- [About this task] Write out each entry below exactly. Do not include the images.
━━ Supplied records
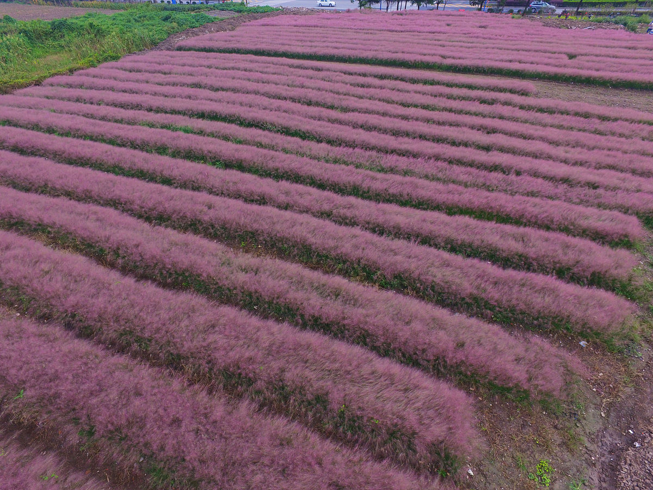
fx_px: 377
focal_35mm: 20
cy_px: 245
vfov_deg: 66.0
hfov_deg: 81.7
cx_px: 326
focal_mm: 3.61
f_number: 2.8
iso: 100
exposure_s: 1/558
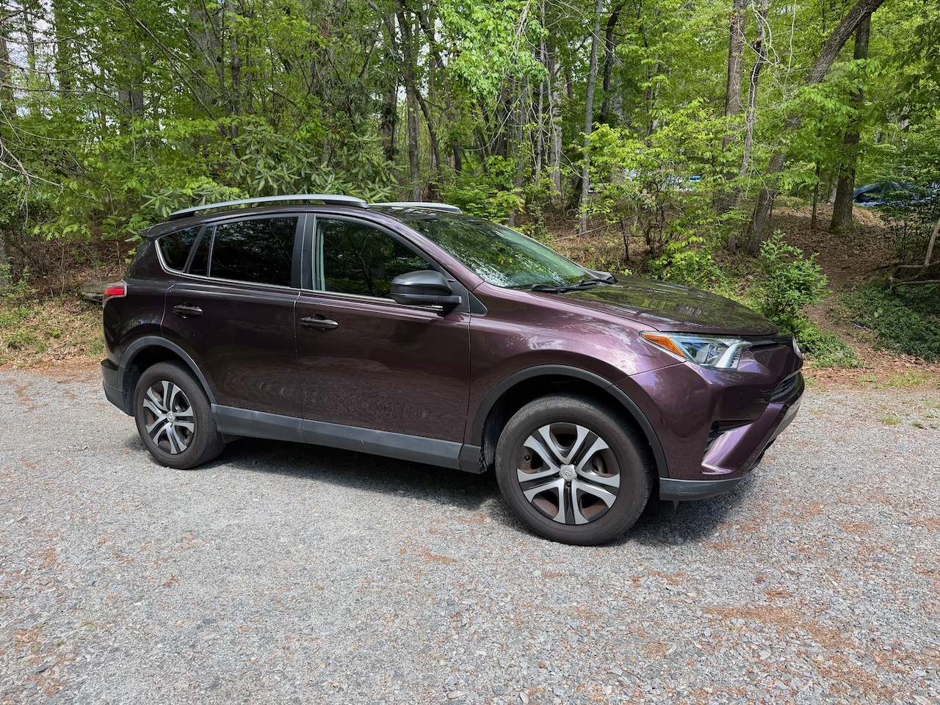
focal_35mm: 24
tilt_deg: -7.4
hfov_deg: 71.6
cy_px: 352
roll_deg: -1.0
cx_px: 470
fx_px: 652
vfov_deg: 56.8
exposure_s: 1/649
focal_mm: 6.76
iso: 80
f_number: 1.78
━━━━
- [Solution to this problem]
fx_px: 377
focal_35mm: 20
cy_px: 245
vfov_deg: 66.0
hfov_deg: 81.7
cx_px: 326
focal_mm: 3.61
f_number: 2.8
iso: 100
exposure_s: 1/558
focal_35mm: 24
tilt_deg: -7.4
hfov_deg: 71.6
cy_px: 352
roll_deg: -1.0
cx_px: 470
fx_px: 652
vfov_deg: 56.8
exposure_s: 1/649
focal_mm: 6.76
iso: 80
f_number: 1.78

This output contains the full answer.